= YOUR OBJECTIVE =
Copy every line of the records below word for word, leaving out the pictures.

= MATERIAL TO PROCESS =
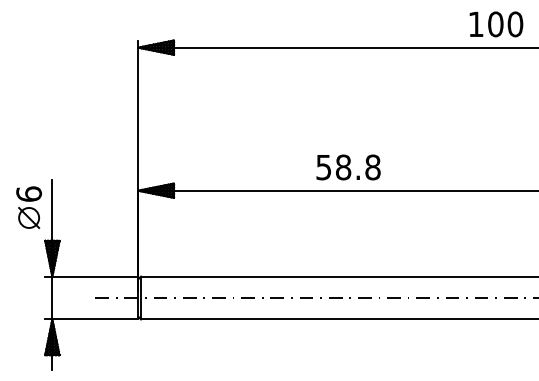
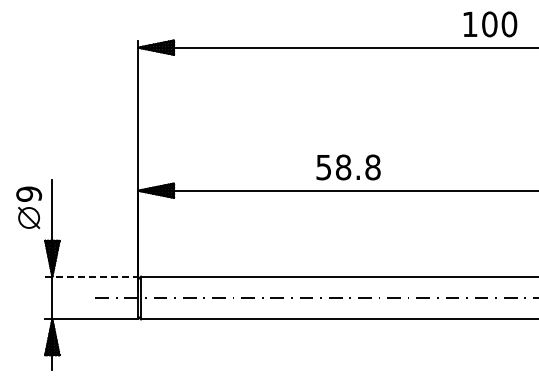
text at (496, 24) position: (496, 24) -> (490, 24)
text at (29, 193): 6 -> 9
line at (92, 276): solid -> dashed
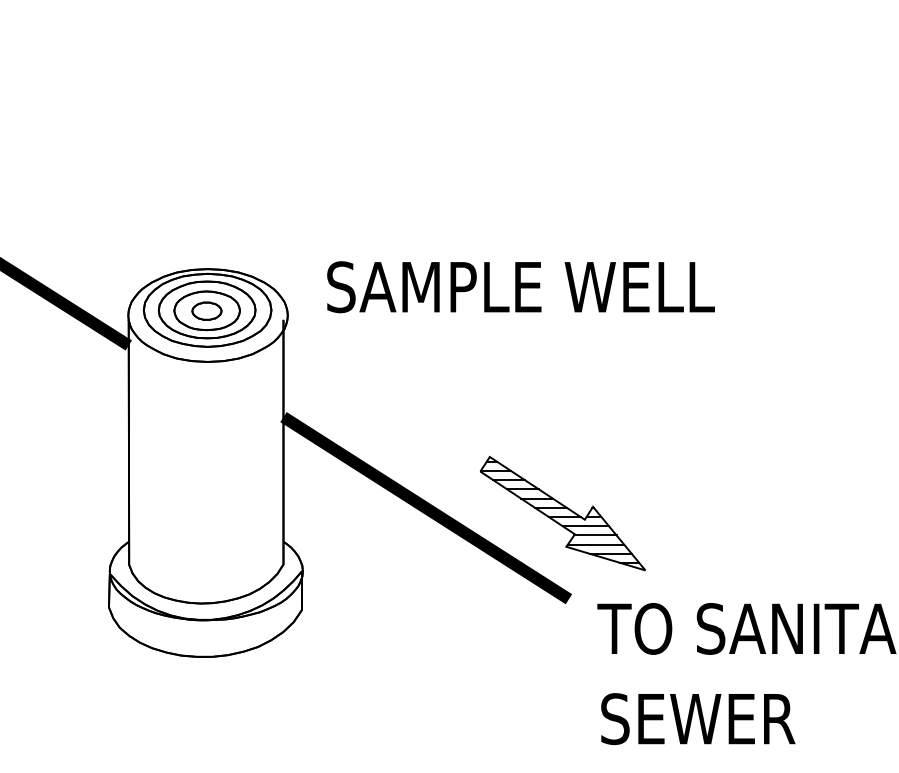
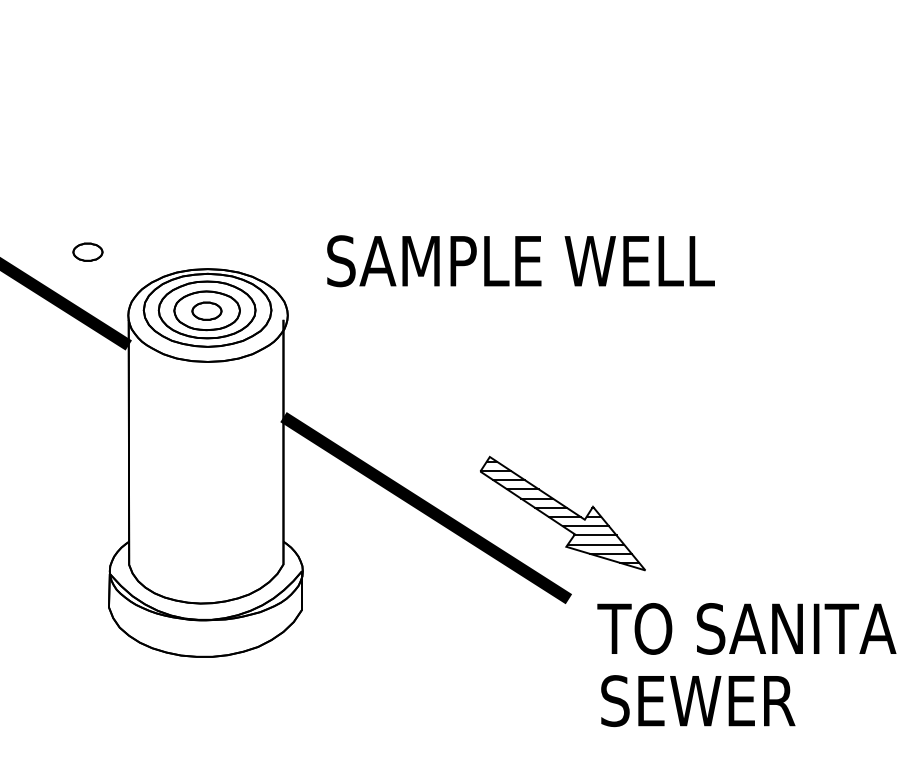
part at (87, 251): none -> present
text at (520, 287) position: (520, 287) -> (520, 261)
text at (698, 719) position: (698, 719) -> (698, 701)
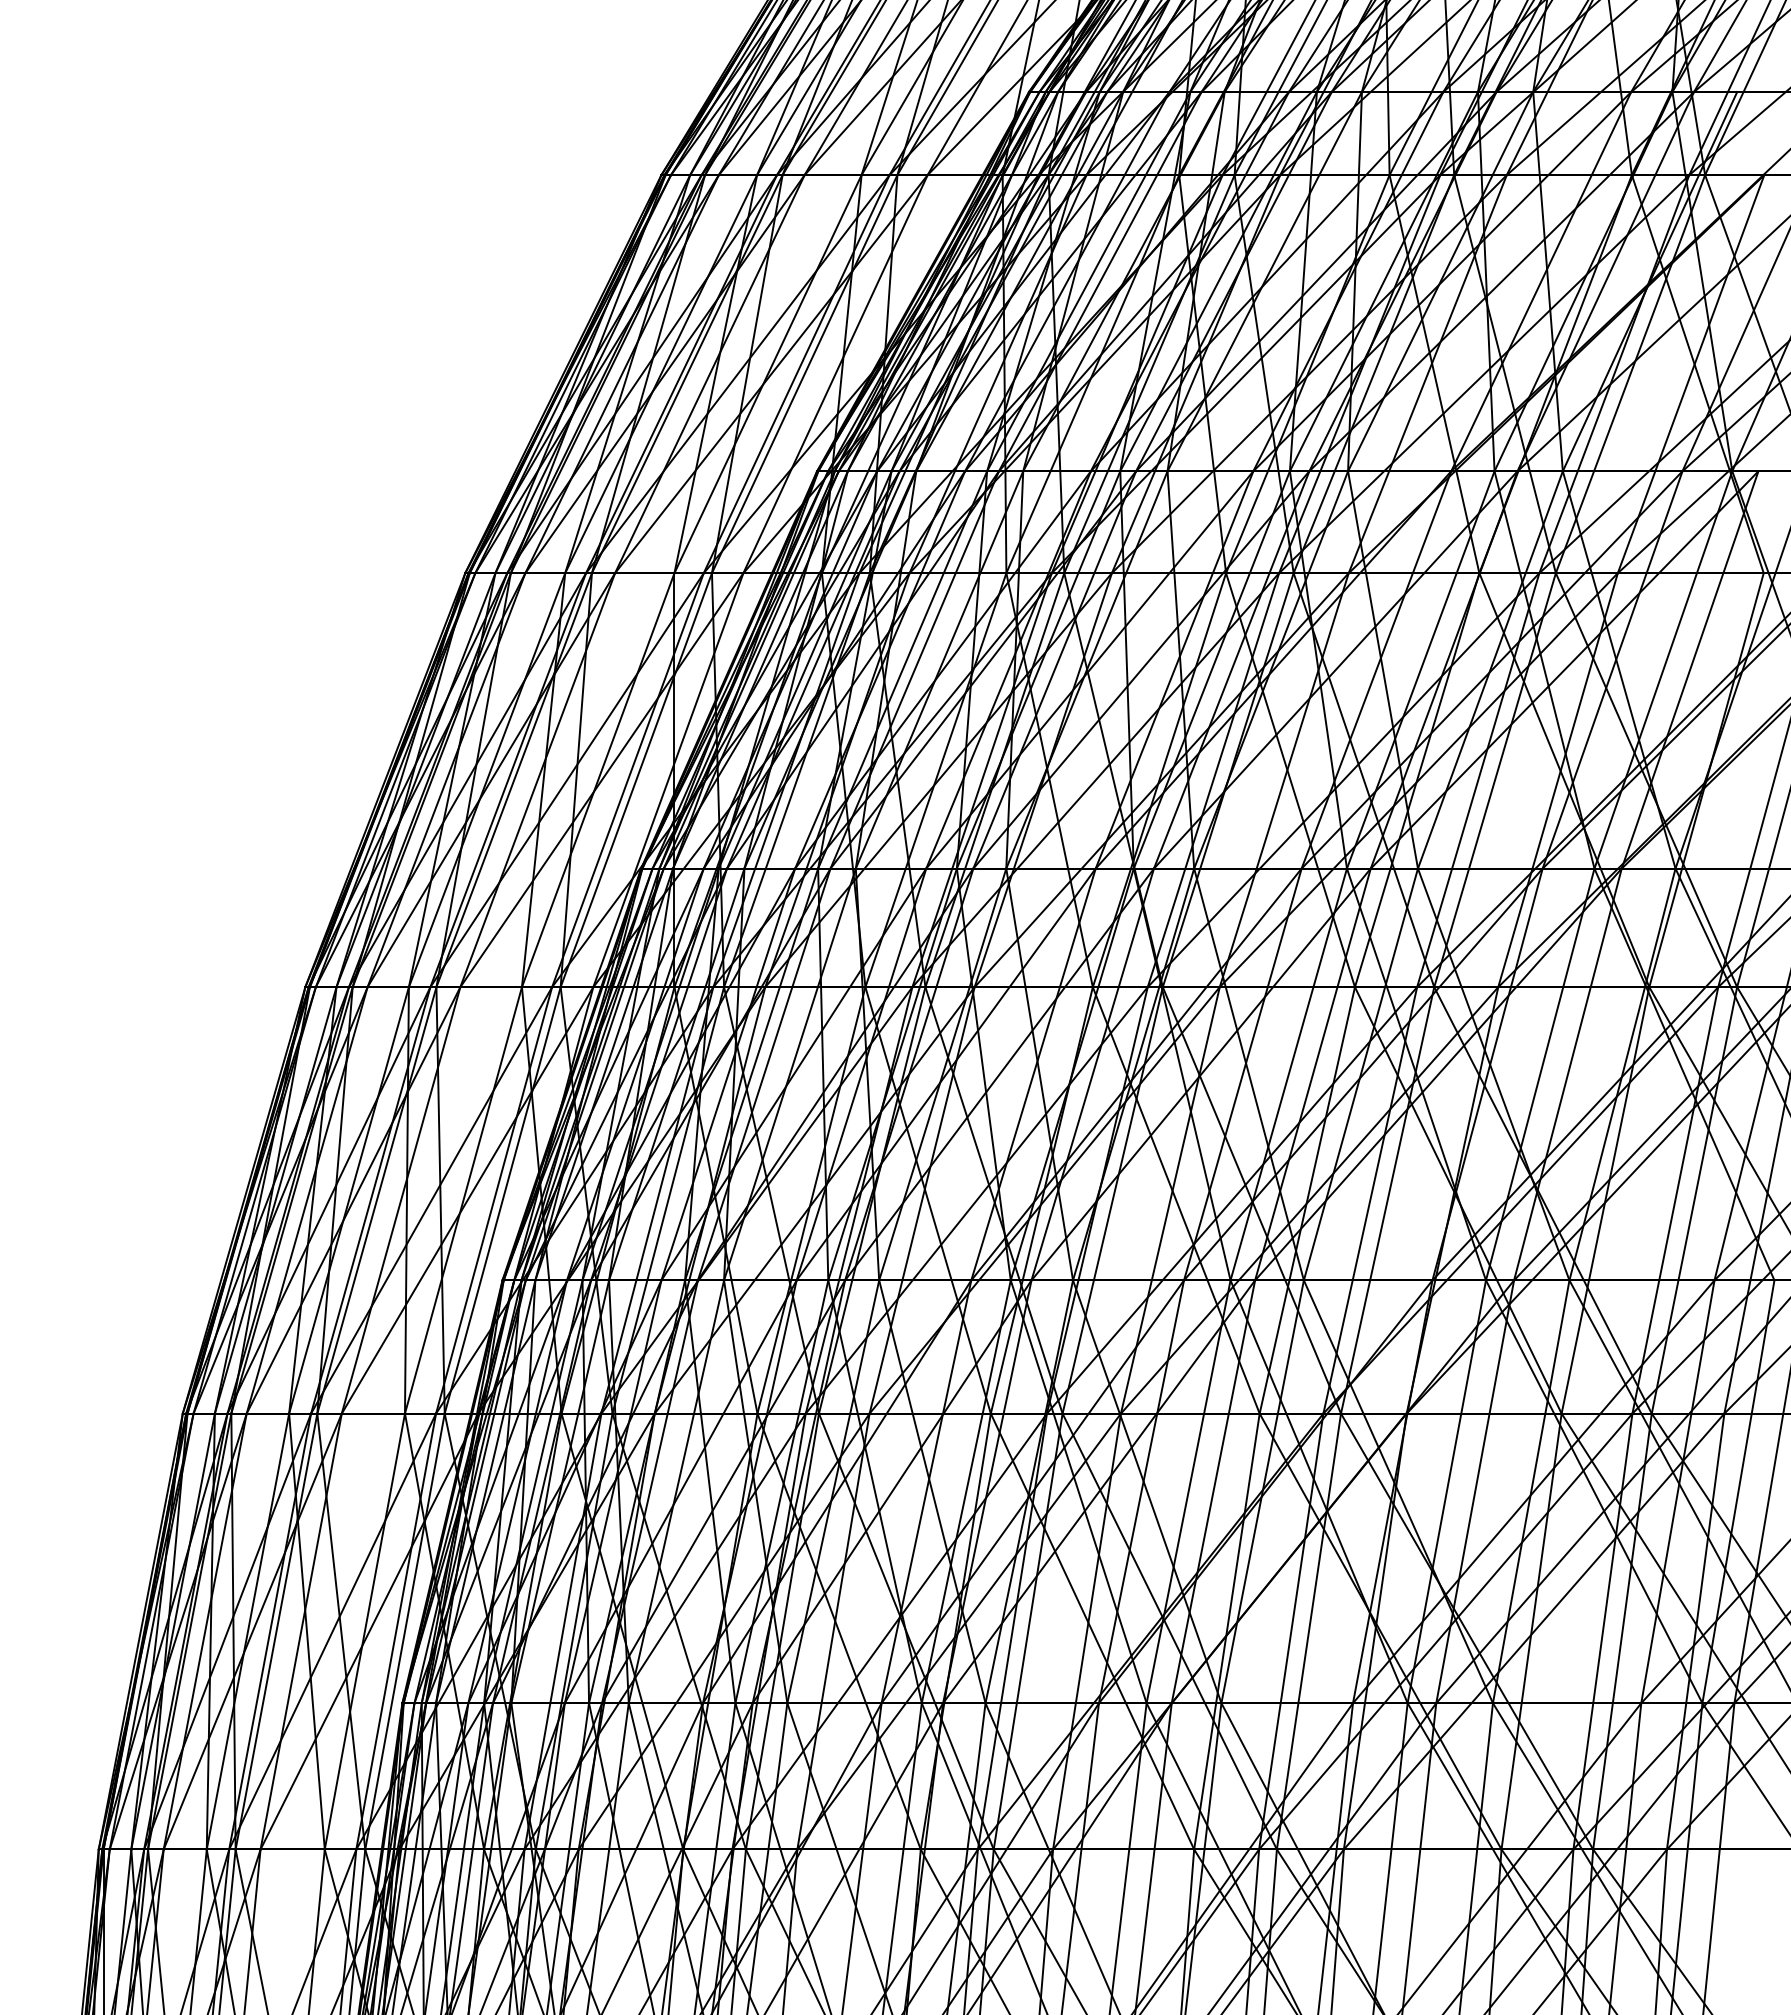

= ANSWER TO THIS TASK =
text at (496, 24) position: (496, 24) -> (490, 24)
text at (29, 193): 6 -> 9
line at (92, 276): solid -> dashed
part at (87, 251): none -> present
text at (520, 287) position: (520, 287) -> (520, 261)
text at (698, 719) position: (698, 719) -> (698, 701)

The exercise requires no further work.